Could it be that traefik internally uses a different DNS resolver than the rest of the container it's running in and therefore doesn't actually reach the real acme-v02.api.letsencrypt.org? If so, how could I debug that?

Hello @DFYX,

It is possible that Traefik may not use the same resolver than the container. There is a go issue that was raised that demonstrates some examples of this happening: (net: Go DNS resolver does not read /etc/hosts · Issue #22846 · golang/go · GitHub).

There is a shell script with a test go program that does a simple lookup demonstrating the issue encountered in the ticket.

What orchestration platform are you using? Docker? Kube?

We're using docker 19.03.13 in swarm mode.

As for the test script, I've changed the domain to that of Let's Encrypt, compiled it and copied it to my traefik container where it gives the correct result:

# GODEBUG=netdns=10 /etc/traefik/go_dns_letsencrypt 
go package net: built with netgo build tag; using Go's DNS resolver
go package net: hostLookupOrder(acme-v02.api.letsencrypt.org) = files,dns
[172.65.32.248 2606:4700:60:0:f53d:5624:85c7:3a2c] <nil>

Hmmmmm. @ldez any ideas?

Maybe something is messed up in your /etc/traefik/acme.json - possibly from earlier tries/setups?
If you have some Step CA certificates in that file it may cause problems with LE.
It may be worth a try to rename that file and give it a new try.

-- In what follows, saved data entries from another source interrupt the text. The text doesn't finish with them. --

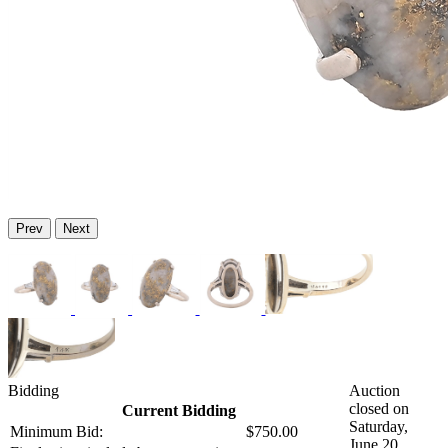
Prev
Next
Bidding
Auction
closed on
Current Bidding
Saturday,
Minimum Bid:
$750.00
June 20,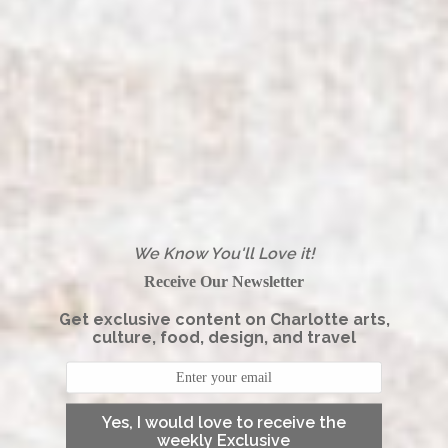
We Know You'll Love it!
Receive Our Newsletter
Get exclusive content on Charlotte arts,
culture, food, design, and travel
Yes, I would love to receive the
weekly Exclusive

Didn't work either. I renamed acme.json to acme.json.bak and restarted traefik. It created a completely empty acme.json (not even the stuff that doesn't depend on individual domains) and threw the same error.

Is there any way to get some more debug info? Like the IP address it tries to reach and the certificate it refuses to accept?

I'm still struggling with this. Even after updating to traefik 2.5 and changing my docker networking settings. Could someone please at least tell me how to debug this so I can find out what traefik is doing here?

@daniel.tomcej I finally found the solution. The culprit was LEGO_CA_CERTIFICATES which I had set to my internal CA's root cert as described by the documentation. What I didn't realize was that this replaces the default certs instead of adding to them. This means that Let's Encrypt's valid cert gets rejected.

My current workaround is to add merge all needed certificates into a custom acme.crt file. A better solution might be to either change the behavior of LEGO_CA_CERTIFICATES to treat it as additional certificates or to allow multiple files separated by commas. Either way, lego would need to be changed. A third option would be to install my root cert into the container's global cert store but that would need a custom container or some scripting.

Edit: I filed a lego issue under Add option to have LEGO_CA_CERTIFICATES add to the local cert pool instead of replacing it · Issue #1490 · go-acme/lego · GitHub

This topic was automatically closed 3 days after the last reply. New replies are no longer allowed.

In the next version of Traefik (v2.5.7), you will have all the options to handle your problem:

  • LEGO_CA_CERTIFICATES now accepts multiple file paths to be added by using os.PathListSeparator (: on POSIX, ; on Windows) as a separator.
  • LEGO_CA_SYSTEM_CERT_POOL initiates the cert pool with a copy of the system cert pool.